Advertisers spending $1 million or more for a precious 30 seconds on the telecast have teaser spots going and the public relations mills grinding in order to remind viewers of the panoply of new and exciting advertising that regularly festoons the game.

There are sponsored contests and sweepstakes leading up to the event, both for consumers and sales staffs. We've even got a Super Bowl reader participation poll in this issue of Advertising Age, and the emphasis is where it rightfully belongs-on the ads.

But for a lot less than that $1 million per half-minute, some 50 sponsors are backing a three-day "NFL Experience" amusement park-type attraction in the parking lot of Miami's Joe Robbie Stadium, where the game will be played. No tickets for the game? C'mon down anyway. NFL Properties will have 75 pro players on hand to help promote the fun and games, and TV will cover many of the events. At least one advertiser-Arthur Andersen & Co.-is even cashing in by bragging that it's not advertising on "the Big Game" (can't use the Super Bowl name without permission, of course; that's the property of the NFL).
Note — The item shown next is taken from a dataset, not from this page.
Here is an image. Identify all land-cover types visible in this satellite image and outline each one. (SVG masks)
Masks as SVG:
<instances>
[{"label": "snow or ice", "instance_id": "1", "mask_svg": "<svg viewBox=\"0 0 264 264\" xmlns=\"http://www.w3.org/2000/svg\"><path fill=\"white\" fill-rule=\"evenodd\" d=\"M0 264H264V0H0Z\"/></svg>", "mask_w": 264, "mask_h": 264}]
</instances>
Sure, the NFL and the game advertisers would like a close contest between two big-city teams each year, but the mega-bucks marketing and promotion has institutionalized the weekend. We should in fact be thankful that marketing will preserve the weekend, regardless of the point spread. With the growing diversity of TV programming, we need this gathering place. Because except for the occasional white Bronco cruising an LA freeway, it's now about the only time America sits down together to watch television.